I don’t imagine too many people expect good customer service at the Division of Motor Vehicles. It’s a state-run agency, staffed by people who get paid by the hour and whose productivity is barely measured, if at all. In short, there’s no reason for customer service to exist at the DMV.

My driver’s license was set to expire soon, and I received renewal instructions from the NJDMV/NJMVS. Last week, I went on the NJDMV/NJMVS web site to check the hours of operation at the agency location nearest me, and after finding that the NJDMV/NJMVS had recently moved the office I’ve used for about twenty years arrived at the new NJDMV/NJMVS location at 3:20 in the afternoon, well ahead of their 4:30 closing time.

I came prepared for a long wait, and there was quite a line. And the armed policeman assigned to guard the NJDMV/NJMVS against . . . I’m not quite sure what . . . turned me away.

I guess it wasn’t such a terrible thing that I needed to go back another day considering that when I did there was no line; I was in and out of the NJDMV/NJMVS office in about thirty minutes, including seeing five different people, three of whom did what looked like exactly the same thing when they checked and re-checked my identification before issuing me a new license.

Here’s the customer service problem:

First, if there’s a policy that NJDMV/NJMVS agency offices will only service as many people as can be processed during their official hours of operation, then that policy needs to be posted in the same place those hours are posted. It was not. And it’s not as though the NJDMV/NJMVS web site is outdated; as I mentioned above, they’ve kept up with things like recent office closings.

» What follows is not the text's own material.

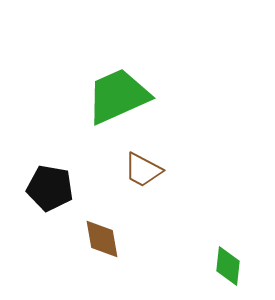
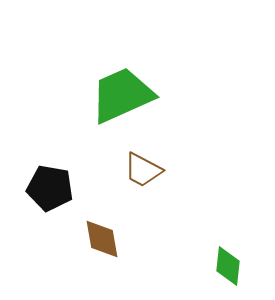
green trapezoid: moved 4 px right, 1 px up
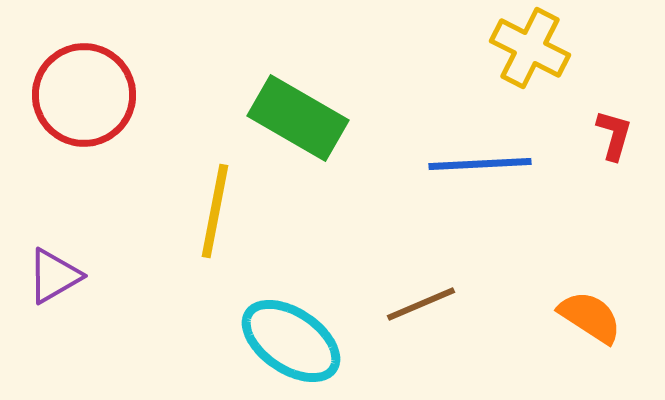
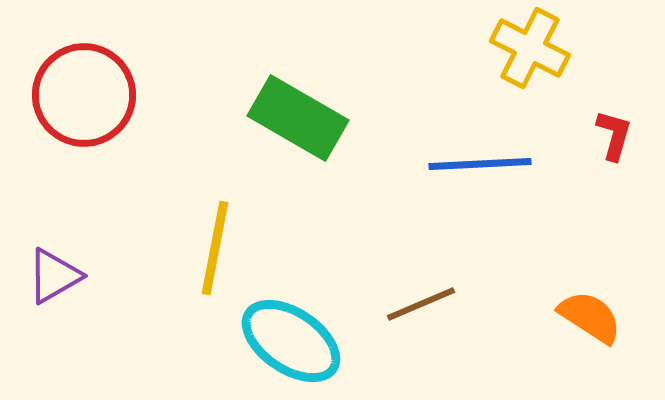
yellow line: moved 37 px down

Second, the young man with the gun who turned me away, while not exactly rude about it, explained the situation to me by lecturing me about the horrible budget shortfalls in New Jersey, and stated that with no overtime allowed they had no choice but turn people away when they see that more people have arrived than can be serviced. OK, I accept that, except for the part where they didn’t bother explaining that matter ahead of time.

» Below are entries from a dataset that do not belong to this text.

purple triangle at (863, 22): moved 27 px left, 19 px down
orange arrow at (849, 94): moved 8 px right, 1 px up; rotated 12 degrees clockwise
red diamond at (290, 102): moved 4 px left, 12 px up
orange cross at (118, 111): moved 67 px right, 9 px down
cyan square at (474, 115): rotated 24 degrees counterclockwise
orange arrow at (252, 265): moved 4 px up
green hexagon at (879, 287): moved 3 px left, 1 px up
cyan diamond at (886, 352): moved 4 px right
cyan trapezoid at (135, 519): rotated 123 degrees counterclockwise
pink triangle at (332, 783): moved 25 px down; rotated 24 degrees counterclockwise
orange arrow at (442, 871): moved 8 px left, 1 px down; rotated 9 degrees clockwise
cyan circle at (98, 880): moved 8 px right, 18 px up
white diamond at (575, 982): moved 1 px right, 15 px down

Oh, and except for this part, too:

On the day I returned I arrived twenty minutes before the NJDMV/NJMVD agency was closing, was inside for thirty minutes, and was far from the last person out. Which means that overtime is allowed. I was lied to.

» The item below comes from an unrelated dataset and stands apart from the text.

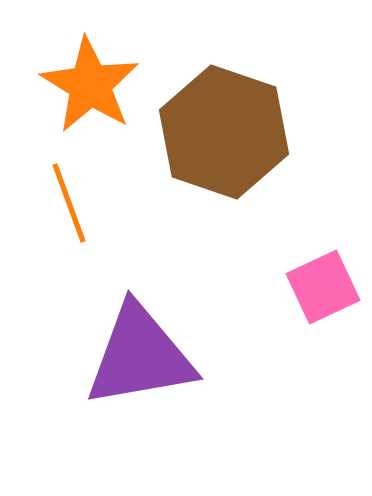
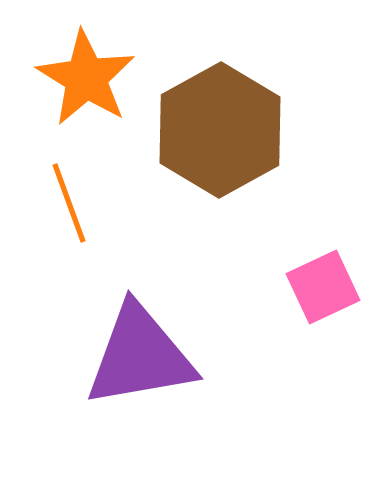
orange star: moved 4 px left, 7 px up
brown hexagon: moved 4 px left, 2 px up; rotated 12 degrees clockwise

Customer Service cannot be about lies.

Make no mistake: delivering good customer service is expensive, and difficult. but lying to your customers about the service they can expect is never the right choice. It actually makes your customer service efforts more expensive.

Now here’s the real NJDMV/NJMVS customer service tragedy:

NJDMV-NJMVS-Jeff-Yablon-2006

The handsome devil you see here wasn’t photographed last week. At the final stage of getting my license renewed, the camera-wielding next-to-last person I dealt with at the NJDMV/NJMVS asked me if I wanted to use the same photo that was already on file from 2006. Sure, I said; I’ll turn back the clock four years any time I have the chance!

So here’s the thing: up until four years ago, I hadn’t been inside an NJDMV/NJMVS office to renew my license once in the thirty-plus years I’ve been driving. For a long time, photographs were optional on New Jersey Driver’s Licenses, and it was only the addition of them that made a visit to the NJDMV/NJMVS office necessary. And I had to go back in again this time around, to get my photograph re-taken. And then it wasn’t taken at all.

The customer service was bad, after making the trip turned out to be unnecessary, making the customer service bad again. And that’s only the part that bothers me, personally. But then five different people spent time with me, when the whole process could have been handled quickly by one person, or computerized entirely. In the interest of delivering bad customer service the NJDMV/NJMVS wasted a bunch of money, too.

That’s not customer service. Welcome to The Answer Guy’s Customer Service Wall of Shame, NJDMV/NJMVS.

You aren’t doing customer service this way, are you?